── INPUT

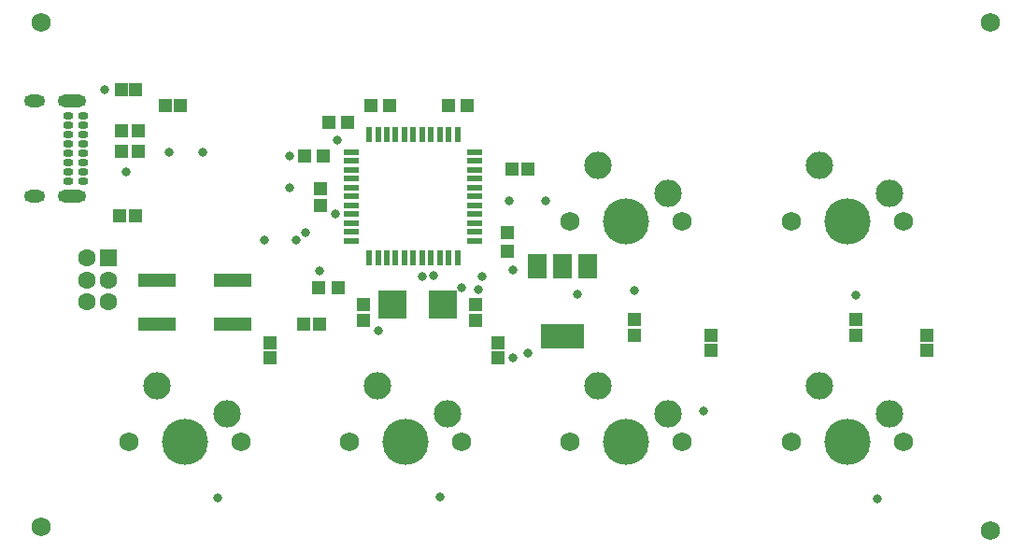
<source format=gts>
G04*
G04 #@! TF.GenerationSoftware,Altium Limited,CircuitMaker,2.2.1 (2.2.1.6)*
G04*
G04 Layer_Color=20142*
%FSTAX43Y43*%
%MOMM*%
G71*
G04*
G04 #@! TF.SameCoordinates,C8B466FA-36BC-4938-8632-075A3B1F3AF2*
G04*
G04*
G04 #@! TF.FilePolarity,Negative*
G04*
G01*
G75*
%ADD17R,1.153X1.203*%
%ADD18R,1.203X1.153*%
%ADD19R,2.603X2.603*%
%ADD20R,3.403X1.203*%
%ADD21R,0.584X1.473*%
%ADD22R,1.473X0.584*%
%ADD23R,4.003X2.203*%
%ADD24R,1.703X2.203*%
%ADD25C,1.727*%
%ADD26C,2.489*%
%ADD27C,4.191*%
%ADD28C,1.600*%
%ADD29R,1.600X1.600*%
%ADD30O,2.603X1.103*%
%ADD31O,0.950X0.680*%
%ADD32O,1.903X1.103*%
%ADD33C,0.803*%
D17*
X00731Y00627D02*
D03*
X00716D02*
D03*
X005585Y0052D02*
D03*
X005415D02*
D03*
X0052775Y00487D02*
D03*
X0054225D02*
D03*
X00402Y00685D02*
D03*
X00416D02*
D03*
X00361Y00585D02*
D03*
X00375D02*
D03*
X005455Y00639D02*
D03*
X005285D02*
D03*
X003755Y00699D02*
D03*
X003625D02*
D03*
X003775Y00662D02*
D03*
X003625D02*
D03*
X0037772Y0064313D02*
D03*
X0036272D02*
D03*
X006055Y00685D02*
D03*
X005885D02*
D03*
X006755D02*
D03*
X006585D02*
D03*
X005675Y0067D02*
D03*
X005505D02*
D03*
D18*
X00712Y0057D02*
D03*
X00704Y00456D02*
D03*
Y0047D02*
D03*
X00712Y00553D02*
D03*
X00827Y00491D02*
D03*
Y00477D02*
D03*
X01092Y00463D02*
D03*
Y00477D02*
D03*
X01028Y00491D02*
D03*
Y00477D02*
D03*
X00897Y00463D02*
D03*
Y00477D02*
D03*
X00683Y0049D02*
D03*
Y00505D02*
D03*
X00582Y0049D02*
D03*
Y00505D02*
D03*
X00543Y005945D02*
D03*
Y006095D02*
D03*
X00497Y00456D02*
D03*
Y0047D02*
D03*
D19*
X00608Y00505D02*
D03*
X00654D02*
D03*
D20*
X00395Y00487D02*
D03*
Y00527D02*
D03*
X00463Y00487D02*
D03*
Y00527D02*
D03*
D21*
X0058688Y0065863D02*
D03*
X0059488D02*
D03*
X0060288D02*
D03*
X0061088D02*
D03*
X0061888D02*
D03*
X0062688D02*
D03*
X0063488D02*
D03*
X0064288D02*
D03*
X0065088D02*
D03*
X0065888D02*
D03*
X0066688D02*
D03*
Y0054663D02*
D03*
X0065888D02*
D03*
X0065088D02*
D03*
X0064288D02*
D03*
X0063488D02*
D03*
X0062688D02*
D03*
X0061888D02*
D03*
X0061088D02*
D03*
X0060288D02*
D03*
X0059488D02*
D03*
X0058688D02*
D03*
D22*
X0068288Y0064263D02*
D03*
Y0063463D02*
D03*
Y0062663D02*
D03*
Y0061863D02*
D03*
Y0061063D02*
D03*
Y0060263D02*
D03*
Y0059463D02*
D03*
Y0058663D02*
D03*
Y0057863D02*
D03*
Y0057063D02*
D03*
Y0056263D02*
D03*
X0057088D02*
D03*
Y0057063D02*
D03*
Y0057863D02*
D03*
Y0058663D02*
D03*
Y0059463D02*
D03*
Y0060263D02*
D03*
Y0061063D02*
D03*
Y0061863D02*
D03*
Y0062663D02*
D03*
Y0063463D02*
D03*
Y0064263D02*
D03*
D23*
X00762Y00476D02*
D03*
D24*
X00739Y00539D02*
D03*
X00762D02*
D03*
X00785D02*
D03*
D25*
X008702Y005802D02*
D03*
X007686D02*
D03*
X0115Y0076D02*
D03*
X0029D02*
D03*
X005692Y0038D02*
D03*
X006708D02*
D03*
X009692Y0058D02*
D03*
X010708D02*
D03*
X003692Y0038D02*
D03*
X004708D02*
D03*
X007692D02*
D03*
X008708D02*
D03*
X009692D02*
D03*
X010708D02*
D03*
X0115Y003D02*
D03*
X0029Y00303D02*
D03*
D26*
X00794Y00631D02*
D03*
X008575Y006056D02*
D03*
X006581Y004054D02*
D03*
X005946Y004308D02*
D03*
X010581Y006054D02*
D03*
X009946Y006308D02*
D03*
X004581Y004054D02*
D03*
X003946Y004308D02*
D03*
X008581Y004054D02*
D03*
X007946Y004308D02*
D03*
X010581Y004054D02*
D03*
X009946Y004308D02*
D03*
D27*
X008194Y005802D02*
D03*
X0062Y0038D02*
D03*
X0102Y0058D02*
D03*
X0042Y0038D02*
D03*
X0082D02*
D03*
X0102D02*
D03*
D28*
X00351Y00507D02*
D03*
Y00527D02*
D03*
X00331Y00507D02*
D03*
Y00527D02*
D03*
Y00547D02*
D03*
D29*
X00351D02*
D03*
D30*
X003178Y00603D02*
D03*
Y006895D02*
D03*
D31*
X003141Y006165D02*
D03*
Y00642D02*
D03*
Y006335D02*
D03*
Y00659D02*
D03*
Y006505D02*
D03*
Y00676D02*
D03*
Y00625D02*
D03*
Y006675D02*
D03*
X003276Y006165D02*
D03*
Y00642D02*
D03*
Y006335D02*
D03*
Y00659D02*
D03*
Y006505D02*
D03*
Y00676D02*
D03*
Y00625D02*
D03*
Y006675D02*
D03*
D32*
X00284Y00603D02*
D03*
Y006895D02*
D03*
D33*
X0049211Y0056311D02*
D03*
X00529Y0057D02*
D03*
X0068587Y0051781D02*
D03*
X00731Y00461D02*
D03*
X00717Y00456D02*
D03*
X0089Y00408D02*
D03*
X00689Y0053D02*
D03*
X00776Y00514D02*
D03*
X00714Y00599D02*
D03*
X0074681Y0059877D02*
D03*
X00635Y0053D02*
D03*
X00645Y00531D02*
D03*
X00671Y0052D02*
D03*
X00595Y00481D02*
D03*
X00717Y00536D02*
D03*
X0051507Y0061037D02*
D03*
X0051523Y0063921D02*
D03*
X00542Y00535D02*
D03*
X00556Y00587D02*
D03*
X00521Y00563D02*
D03*
X00367Y00625D02*
D03*
X01028Y00513D02*
D03*
X00827Y00517D02*
D03*
X0055787Y00654D02*
D03*
X00347Y00699D02*
D03*
X00436Y00643D02*
D03*
X004055Y0064293D02*
D03*
X0104778Y0032819D02*
D03*
X00651Y0033D02*
D03*
X0045Y00329D02*
D03*
M02*

</source>
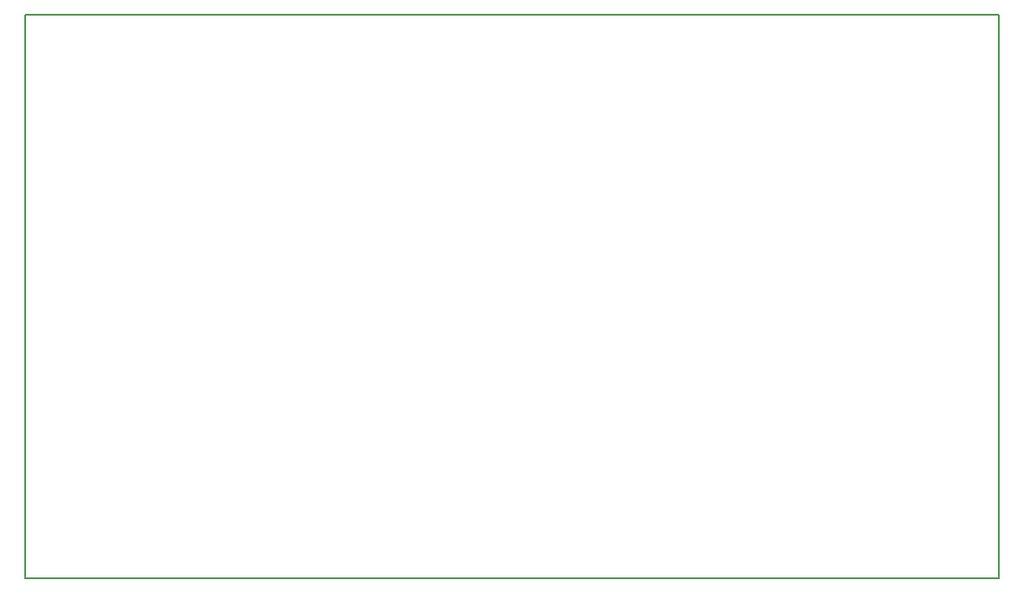
<source format=gbr>
G04 #@! TF.FileFunction,Profile,NP*
%FSLAX46Y46*%
G04 Gerber Fmt 4.6, Leading zero omitted, Abs format (unit mm)*
G04 Created by KiCad (PCBNEW 4.0.5+dfsg1-4) date Sun Jul  1 16:29:06 2018*
%MOMM*%
%LPD*%
G01*
G04 APERTURE LIST*
%ADD10C,0.100000*%
%ADD11C,0.150000*%
G04 APERTURE END LIST*
D10*
D11*
X28000000Y-22000000D02*
X28000000Y-77000000D01*
X123000000Y-77000000D02*
X28000000Y-77000000D01*
X123000000Y-22000000D02*
X123000000Y-77000000D01*
X28000000Y-22000000D02*
X123000000Y-22000000D01*
M02*

</source>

────

* [WORK INSTRUCTION]:
Write the entries out in full and exactly, omitting every picture.

* [EXERCISE RESPONSE]:
<source format=gts>
G04*
G04 #@! TF.GenerationSoftware,Altium Limited,CircuitMaker,2.2.1 (2.2.1.6)*
G04*
G04 Layer_Color=20142*
%FSTAX43Y43*%
%MOMM*%
G71*
G04*
G04 #@! TF.SameCoordinates,C8B466FA-36BC-4938-8632-075A3B1F3AF2*
G04*
G04*
G04 #@! TF.FilePolarity,Negative*
G04*
G01*
G75*
%ADD17R,1.153X1.203*%
%ADD18R,1.203X1.153*%
%ADD19R,2.603X2.603*%
%ADD20R,3.403X1.203*%
%ADD21R,0.584X1.473*%
%ADD22R,1.473X0.584*%
%ADD23R,4.003X2.203*%
%ADD24R,1.703X2.203*%
%ADD25C,1.727*%
%ADD26C,2.489*%
%ADD27C,4.191*%
%ADD28C,1.600*%
%ADD29R,1.600X1.600*%
%ADD30O,2.603X1.103*%
%ADD31O,0.950X0.680*%
%ADD32O,1.903X1.103*%
%ADD33C,0.803*%
D17*
X00731Y00627D02*
D03*
X00716D02*
D03*
X005585Y0052D02*
D03*
X005415D02*
D03*
X0052775Y00487D02*
D03*
X0054225D02*
D03*
X00402Y00685D02*
D03*
X00416D02*
D03*
X00361Y00585D02*
D03*
X00375D02*
D03*
X005455Y00639D02*
D03*
X005285D02*
D03*
X003755Y00699D02*
D03*
X003625D02*
D03*
X003775Y00662D02*
D03*
X003625D02*
D03*
X0037772Y0064313D02*
D03*
X0036272D02*
D03*
X006055Y00685D02*
D03*
X005885D02*
D03*
X006755D02*
D03*
X006585D02*
D03*
X005675Y0067D02*
D03*
X005505D02*
D03*
D18*
X00712Y0057D02*
D03*
X00704Y00456D02*
D03*
Y0047D02*
D03*
X00712Y00553D02*
D03*
X00827Y00491D02*
D03*
Y00477D02*
D03*
X01092Y00463D02*
D03*
Y00477D02*
D03*
X01028Y00491D02*
D03*
Y00477D02*
D03*
X00897Y00463D02*
D03*
Y00477D02*
D03*
X00683Y0049D02*
D03*
Y00505D02*
D03*
X00582Y0049D02*
D03*
Y00505D02*
D03*
X00543Y005945D02*
D03*
Y006095D02*
D03*
X00497Y00456D02*
D03*
Y0047D02*
D03*
D19*
X00608Y00505D02*
D03*
X00654D02*
D03*
D20*
X00395Y00487D02*
D03*
Y00527D02*
D03*
X00463Y00487D02*
D03*
Y00527D02*
D03*
D21*
X0058688Y0065863D02*
D03*
X0059488D02*
D03*
X0060288D02*
D03*
X0061088D02*
D03*
X0061888D02*
D03*
X0062688D02*
D03*
X0063488D02*
D03*
X0064288D02*
D03*
X0065088D02*
D03*
X0065888D02*
D03*
X0066688D02*
D03*
Y0054663D02*
D03*
X0065888D02*
D03*
X0065088D02*
D03*
X0064288D02*
D03*
X0063488D02*
D03*
X0062688D02*
D03*
X0061888D02*
D03*
X0061088D02*
D03*
X0060288D02*
D03*
X0059488D02*
D03*
X0058688D02*
D03*
D22*
X0068288Y0064263D02*
D03*
Y0063463D02*
D03*
Y0062663D02*
D03*
Y0061863D02*
D03*
Y0061063D02*
D03*
Y0060263D02*
D03*
Y0059463D02*
D03*
Y0058663D02*
D03*
Y0057863D02*
D03*
Y0057063D02*
D03*
Y0056263D02*
D03*
X0057088D02*
D03*
Y0057063D02*
D03*
Y0057863D02*
D03*
Y0058663D02*
D03*
Y0059463D02*
D03*
Y0060263D02*
D03*
Y0061063D02*
D03*
Y0061863D02*
D03*
Y0062663D02*
D03*
Y0063463D02*
D03*
Y0064263D02*
D03*
D23*
X00762Y00476D02*
D03*
D24*
X00739Y00539D02*
D03*
X00762D02*
D03*
X00785D02*
D03*
D25*
X008702Y005802D02*
D03*
X007686D02*
D03*
X0115Y0076D02*
D03*
X0029D02*
D03*
X005692Y0038D02*
D03*
X006708D02*
D03*
X009692Y0058D02*
D03*
X010708D02*
D03*
X003692Y0038D02*
D03*
X004708D02*
D03*
X007692D02*
D03*
X008708D02*
D03*
X009692D02*
D03*
X010708D02*
D03*
X0115Y003D02*
D03*
X0029Y00303D02*
D03*
D26*
X00794Y00631D02*
D03*
X008575Y006056D02*
D03*
X006581Y004054D02*
D03*
X005946Y004308D02*
D03*
X010581Y006054D02*
D03*
X009946Y006308D02*
D03*
X004581Y004054D02*
D03*
X003946Y004308D02*
D03*
X008581Y004054D02*
D03*
X007946Y004308D02*
D03*
X010581Y004054D02*
D03*
X009946Y004308D02*
D03*
D27*
X008194Y005802D02*
D03*
X0062Y0038D02*
D03*
X0102Y0058D02*
D03*
X0042Y0038D02*
D03*
X0082D02*
D03*
X0102D02*
D03*
D28*
X00351Y00507D02*
D03*
Y00527D02*
D03*
X00331Y00507D02*
D03*
Y00527D02*
D03*
Y00547D02*
D03*
D29*
X00351D02*
D03*
D30*
X003178Y00603D02*
D03*
Y006895D02*
D03*
D31*
X003141Y006165D02*
D03*
Y00642D02*
D03*
Y006335D02*
D03*
Y00659D02*
D03*
Y006505D02*
D03*
Y00676D02*
D03*
Y00625D02*
D03*
Y006675D02*
D03*
X003276Y006165D02*
D03*
Y00642D02*
D03*
Y006335D02*
D03*
Y00659D02*
D03*
Y006505D02*
D03*
Y00676D02*
D03*
Y00625D02*
D03*
Y006675D02*
D03*
D32*
X00284Y00603D02*
D03*
Y006895D02*
D03*
D33*
X0049211Y0056311D02*
D03*
X00529Y0057D02*
D03*
X0068587Y0051781D02*
D03*
X00731Y00461D02*
D03*
X00717Y00456D02*
D03*
X0089Y00408D02*
D03*
X00689Y0053D02*
D03*
X00776Y00514D02*
D03*
X00714Y00599D02*
D03*
X0074681Y0059877D02*
D03*
X00635Y0053D02*
D03*
X00645Y00531D02*
D03*
X00671Y0052D02*
D03*
X00595Y00481D02*
D03*
X00717Y00536D02*
D03*
X0051507Y0061037D02*
D03*
X0051523Y0063921D02*
D03*
X00542Y00535D02*
D03*
X00556Y00587D02*
D03*
X00521Y00563D02*
D03*
X00367Y00625D02*
D03*
X01028Y00513D02*
D03*
X00827Y00517D02*
D03*
X0055787Y00654D02*
D03*
X00347Y00699D02*
D03*
X00436Y00643D02*
D03*
X004055Y0064293D02*
D03*
X0104778Y0032819D02*
D03*
X00651Y0033D02*
D03*
X0045Y00329D02*
D03*
M02*

</source>
<source format=gbr>
G04 #@! TF.FileFunction,Profile,NP*
%FSLAX46Y46*%
G04 Gerber Fmt 4.6, Leading zero omitted, Abs format (unit mm)*
G04 Created by KiCad (PCBNEW 4.0.5+dfsg1-4) date Sun Jul  1 16:29:06 2018*
%MOMM*%
%LPD*%
G01*
G04 APERTURE LIST*
%ADD10C,0.100000*%
%ADD11C,0.150000*%
G04 APERTURE END LIST*
D10*
D11*
X28000000Y-22000000D02*
X28000000Y-77000000D01*
X123000000Y-77000000D02*
X28000000Y-77000000D01*
X123000000Y-22000000D02*
X123000000Y-77000000D01*
X28000000Y-22000000D02*
X123000000Y-22000000D01*
M02*

</source>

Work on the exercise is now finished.